NETTALI.COM- Les chambres réunies de la Cour suprême ont rejeté ce mardi 16 juillet 2019 le recours introduit par Luc Nicolaï contre l’arrêt de la Cour d’appel de Saint-Louis le condamnant dans l’affaire de la drogue de Saly.

L’affaire de la drogue de Saly était à nouveau à la barre de la chambre criminelle de la Cour suprême. C’est suite au pourvoi en cassation introduit par le promoteur contre sa condamnation. La Cour d’appel de Saint-Louis l’avait condamné à 5 ans dont 4 ans  ferme pour les chefs d’association de malfaiteurs, détention de drogue et de complicité de tentative d’extorsion de fonds.

Non satisfait de cette décision, Luc Nicolaï avait saisi à nouveau la Cour suprême. Mais, les avocats de la partie civile, Bertrand Touly, ont demandé que le requérant soit déchu de sa requête parce que celle-ci a été déposée tardivement, notamment au-delà d’un délai d’un mois après la délivrance de l’arrêt.

Le second moyen invoqué, c’est la non-exécution du mandat d’arrêt qui pesait sur le promoteur. En fait, les avocats considèrent que Luc Nicolaï devait se constituer prisonnier avant d’introduire sa requête.

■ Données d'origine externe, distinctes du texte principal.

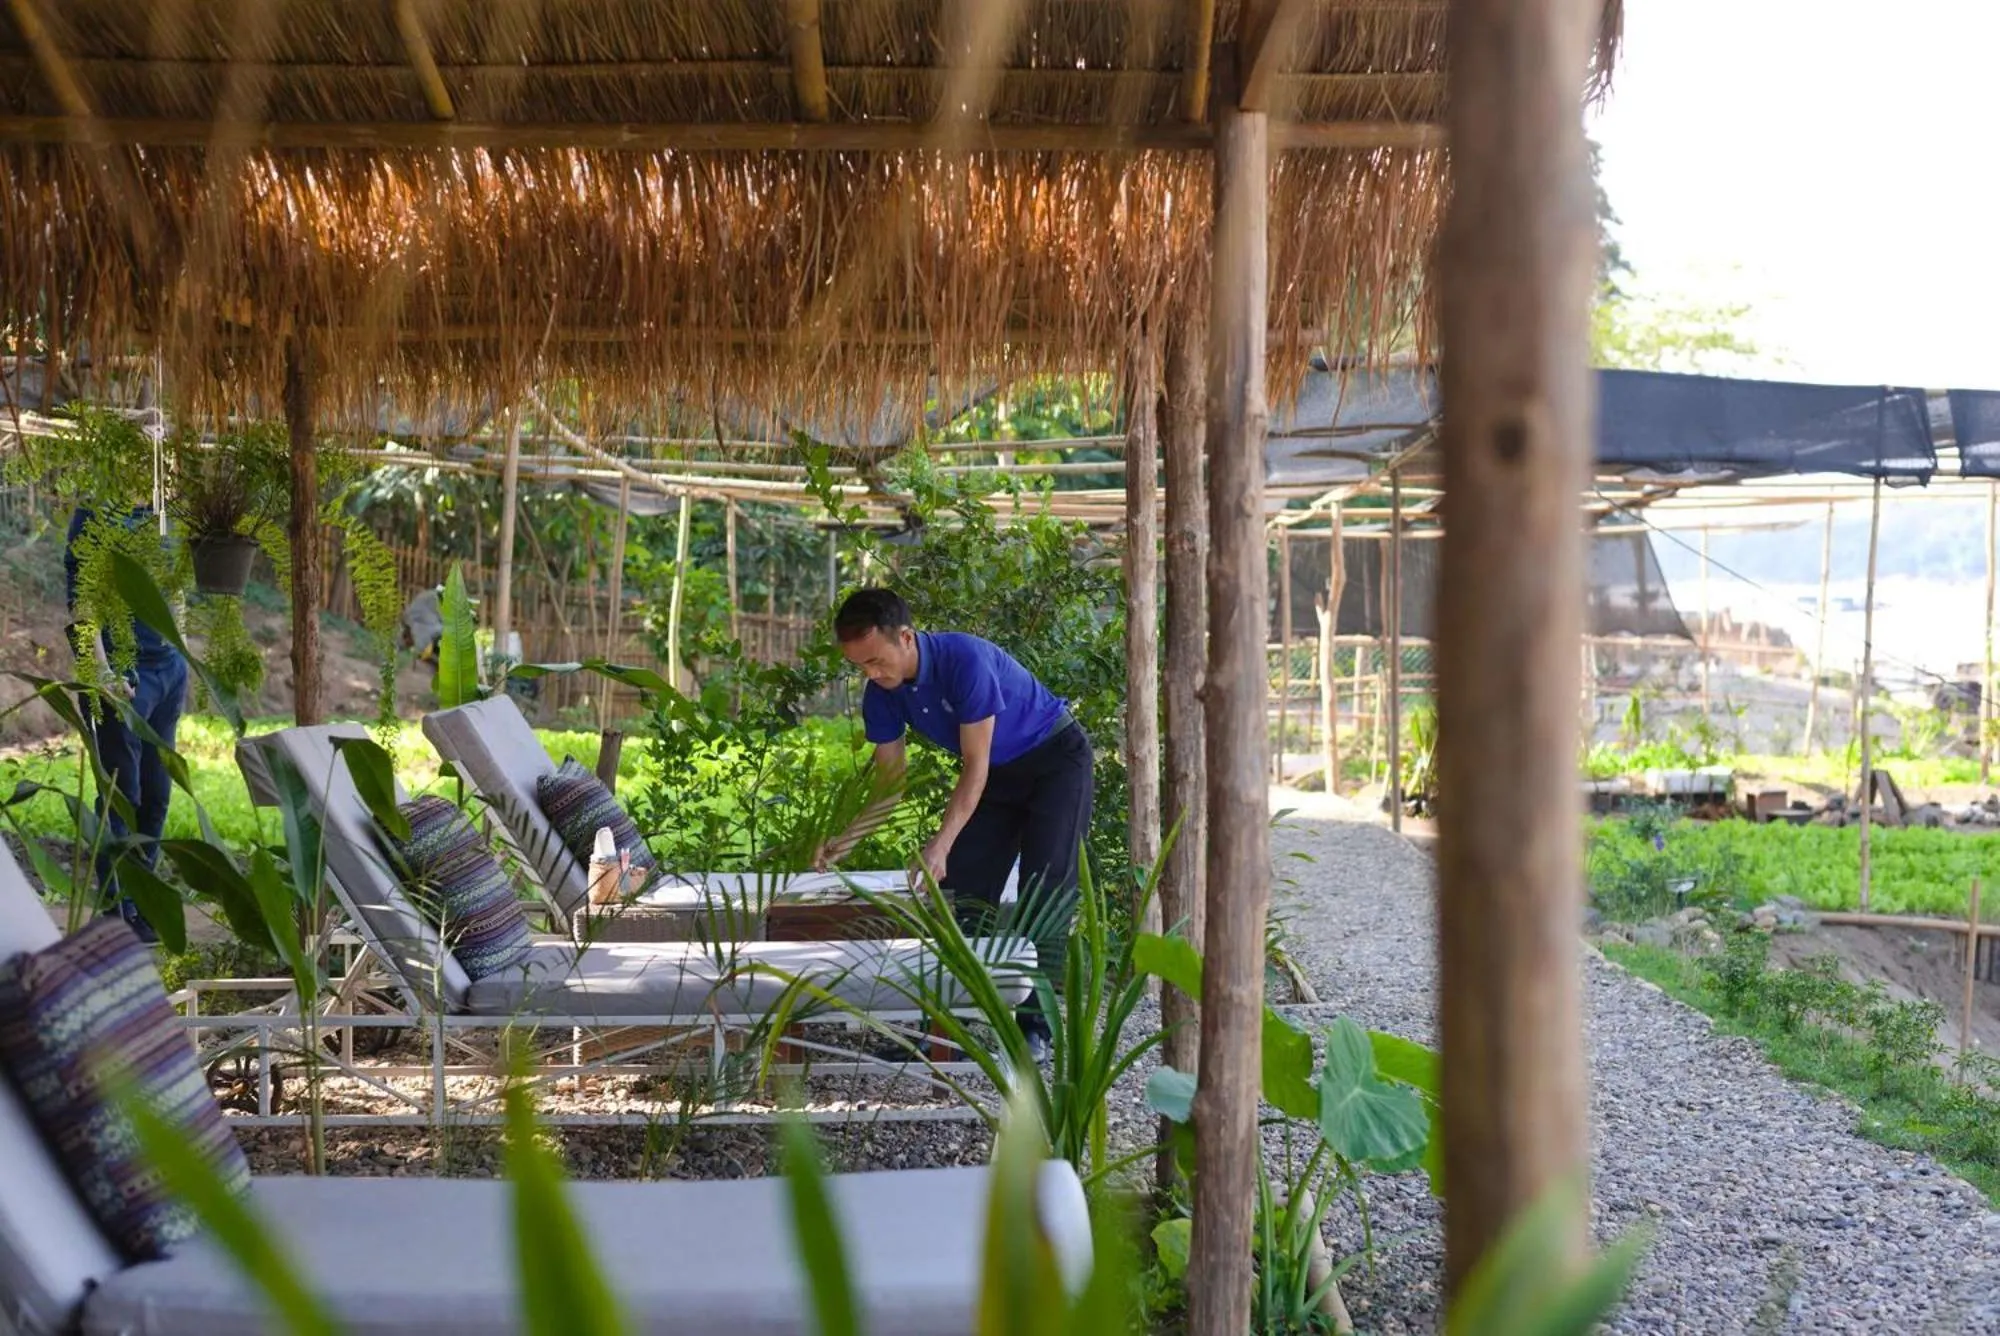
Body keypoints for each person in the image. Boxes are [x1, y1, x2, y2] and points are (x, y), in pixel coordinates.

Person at [817, 588, 1093, 1063]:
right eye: (860, 666)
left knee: (1043, 892)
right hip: (996, 777)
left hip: (1055, 763)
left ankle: (1035, 1029)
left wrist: (939, 845)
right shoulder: (881, 694)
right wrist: (847, 839)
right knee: (961, 893)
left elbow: (974, 765)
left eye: (877, 661)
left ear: (905, 637)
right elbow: (890, 786)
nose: (871, 674)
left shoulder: (964, 660)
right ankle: (950, 1032)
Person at [63, 505, 189, 945]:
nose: (156, 434)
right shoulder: (93, 517)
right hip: (121, 678)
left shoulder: (159, 514)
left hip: (168, 673)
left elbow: (174, 589)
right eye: (148, 430)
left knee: (156, 796)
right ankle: (118, 912)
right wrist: (101, 673)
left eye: (159, 429)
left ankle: (143, 902)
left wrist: (183, 651)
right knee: (122, 797)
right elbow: (82, 605)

Un argument balayé d’un revers de main par les avocats de Luc Nicolaï. D’après Me Baboucar Cissé, la loi organique sur la Cour suprême ne le prévoit pas une telle disposition. « On vous demande de violer la loi en disant de rejeter puisque notre client ne s’est pas constitué prisonnier », a-t-il martelé

Pour la tardiveté, justifie Me Cissé, «nous avons sollicité la délivrance et le greffier de la Cour d’appel de Saint-Louis nous a dit qu’il n’était pas disponible »

L’avocat général a abondé dans le même sens que les conseils de la partie civile. D’après Ndiaga Yade, l’arrêt a été délivré le 7 février 2018 et le recours déposé le 12 février. Dès lors, il estime que la requête n’est pas atteinte par la déchéance.

Le maitre des poursuites a également rejeté l’argument de la non exécution du mandat d’arrêt arguant que ce n’est pas une obligation textuelle.

Par conséquent, il a requis le rejet du pourvoi car, défend-il, « tous les moyens qui soutiennent le pouvoir ne sont pas fondés ».

Dans cette affaire, le promoteur et ses complices ont été arrêtés suite à la découverte de la drogue dans le bureau de Bertrand Touly, Pdg de l’hôtel Lamantin Beach. Selon des éléments du dossier, la drogue avait été introduite dans le bureau de M. Touly pour le faire chanter, puisque la somme de 100 millions lui avait été réclamée. Même si le coup a foiré, le promoteur et ses complices doivent lui payer des dommages et intérêts d’un montant de 100 millions de francs Cfa et 200 millions pour le bénéfice de l’hôtel.